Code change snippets
-- Opening Marker --

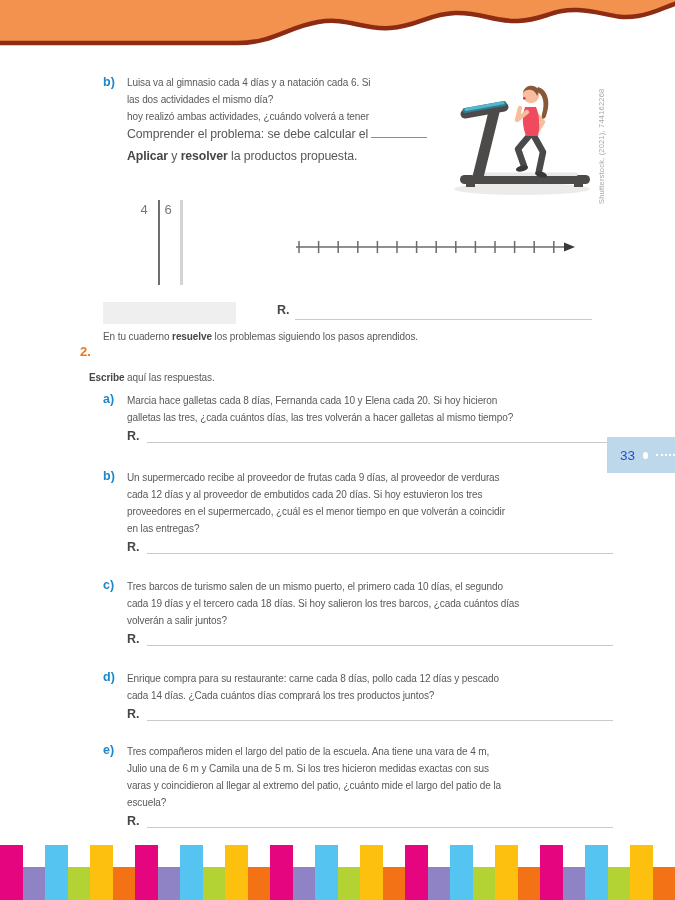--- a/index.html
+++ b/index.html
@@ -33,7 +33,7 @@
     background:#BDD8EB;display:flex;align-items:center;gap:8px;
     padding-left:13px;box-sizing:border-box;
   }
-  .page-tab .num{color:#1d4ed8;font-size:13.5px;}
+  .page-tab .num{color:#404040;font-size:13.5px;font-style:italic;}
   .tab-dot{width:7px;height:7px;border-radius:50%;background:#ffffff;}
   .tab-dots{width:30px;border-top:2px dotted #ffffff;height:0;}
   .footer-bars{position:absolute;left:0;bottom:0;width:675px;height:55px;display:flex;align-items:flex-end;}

-- Closing Marker --

▸ Work required: All pictures are to be dropped, and the records above returned exactly.

▸ Answer space:
--- a/index.html
+++ b/index.html
@@ -33,7 +33,7 @@
     background:#BDD8EB;display:flex;align-items:center;gap:8px;
     padding-left:13px;box-sizing:border-box;
   }
-  .page-tab .num{color:#1d4ed8;font-size:13.5px;}
+  .page-tab .num{color:#404040;font-size:13.5px;font-style:italic;}
   .tab-dot{width:7px;height:7px;border-radius:50%;background:#ffffff;}
   .tab-dots{width:30px;border-top:2px dotted #ffffff;height:0;}
   .footer-bars{position:absolute;left:0;bottom:0;width:675px;height:55px;display:flex;align-items:flex-end;}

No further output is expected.